The Phantom Fellows est un point and click rétro développé en solo par Paul Korman. S’il a des qualités indéniables, il risque de laisser de côté tout un pan du public peu sensible à la nostalgie et fatigué par son côté très bavard.
Comment parler d’un jeu qu’on n'a pas aimé, lorsque les raisons pour lesquelles on ne l’aime pas sont éminemment subjectives et donc assez injustes ? Je veux dire par là que si le jeu est complètement raté, bugué, que le propos de fond est déplaisant ou que c’est tellement moche qu’on n’a pas envie d’y jouer, c’est facile. C’est facile aussi si la raison pour laquelle on n’aime pas un jeu, c'est parce qu’il est trop loin de sa zone de confort. Mais quand ce n’est pas le cas, c’est autrement plus épineux. Parce que voilà, en moins de quinze minutes, j’étais agacée par The Phantom Fellows et ça m’a pris 8 heures pour le terminer.
● ● ● ● ●
● **Tâche assignée A**:
Répondez aux questions suivantes à partir de la critique de The Phantom Fellows, en marquant chaque réponse comme la question correspondante.
(i) À quel genre de jeu appartient The Phantom Fellows ?
(ii) Qui a développé le jeu, et dans quelles conditions ?
(iii) Combien d'heures a-t-il fallu pour terminer le jeu ?
● **Tâche assignée B**: Rédigez la suite de la critique de The Phantom Fellows, en reprenant après sa dernière phrase.
● ● ● ● ●
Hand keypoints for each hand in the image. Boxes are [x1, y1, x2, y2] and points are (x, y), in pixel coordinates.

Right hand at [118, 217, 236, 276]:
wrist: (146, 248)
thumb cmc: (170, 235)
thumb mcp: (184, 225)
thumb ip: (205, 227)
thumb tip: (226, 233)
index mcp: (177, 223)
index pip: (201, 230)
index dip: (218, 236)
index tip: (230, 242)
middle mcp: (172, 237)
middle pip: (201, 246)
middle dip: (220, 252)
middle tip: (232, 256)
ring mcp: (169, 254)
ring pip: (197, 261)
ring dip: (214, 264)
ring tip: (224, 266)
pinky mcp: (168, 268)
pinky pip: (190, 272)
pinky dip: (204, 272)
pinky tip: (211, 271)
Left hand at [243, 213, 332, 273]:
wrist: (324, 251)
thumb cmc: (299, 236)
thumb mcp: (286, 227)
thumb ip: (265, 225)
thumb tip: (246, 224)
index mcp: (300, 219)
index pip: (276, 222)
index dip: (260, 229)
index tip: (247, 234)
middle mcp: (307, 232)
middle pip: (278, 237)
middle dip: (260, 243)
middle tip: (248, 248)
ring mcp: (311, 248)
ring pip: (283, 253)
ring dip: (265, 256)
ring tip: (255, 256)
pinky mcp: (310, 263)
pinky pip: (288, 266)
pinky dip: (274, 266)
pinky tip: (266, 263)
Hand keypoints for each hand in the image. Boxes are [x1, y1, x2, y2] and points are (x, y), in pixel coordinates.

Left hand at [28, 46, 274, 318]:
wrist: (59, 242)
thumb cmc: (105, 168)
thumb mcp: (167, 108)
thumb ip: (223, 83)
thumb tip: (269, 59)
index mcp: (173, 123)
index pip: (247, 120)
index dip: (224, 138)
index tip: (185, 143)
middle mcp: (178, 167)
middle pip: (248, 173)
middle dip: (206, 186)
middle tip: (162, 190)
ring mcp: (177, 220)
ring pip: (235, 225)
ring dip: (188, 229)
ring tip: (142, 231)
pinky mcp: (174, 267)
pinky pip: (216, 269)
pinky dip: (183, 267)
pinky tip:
● ● ● ● ●
● **Réponse A**:
(i) C'est un point and click rétro.
(ii) Paul Korman l'a développé en solo.
(iii) Il a fallu 8 heures pour le terminer.

● **Réponse B**:
Une solide copie
Comme beaucoup de gens, j’ai eu ma période edgy pendant laquelle j’étais très critique de tout et quasiment rien ne trouvait grâce à mes yeux. J’en suis revenue et tant mieux, c’était mauvais pour ma tension. Ces temps-ci, je combats ma tendance naturelle au négatif en me forçant à prendre en compte les points positifs. Étrangement, ça n’a pas été difficile d'en trouver à The Phantom Fellows, car c’est un jeu qu’on pourrait qualifier de compétent. Il se tient du début à la fin, les personnages sont cohérents et suffisamment développés pour qu’on ait un peu l’impression de les connaître. La DA, même si elle n’est à mon sens pas très adaptée à ce type de jeu, est soignée et plutôt jolie, la musique pose une ambiance et les dialogues sont par moments très drôles. Les puzzles ne sont pas tous d'une grande originalité, mais ils évitent l'écueil d'être complètement absurdes et de nécessiter d'avoir la soluce sur les genoux, ce qui est éminemment appréciable.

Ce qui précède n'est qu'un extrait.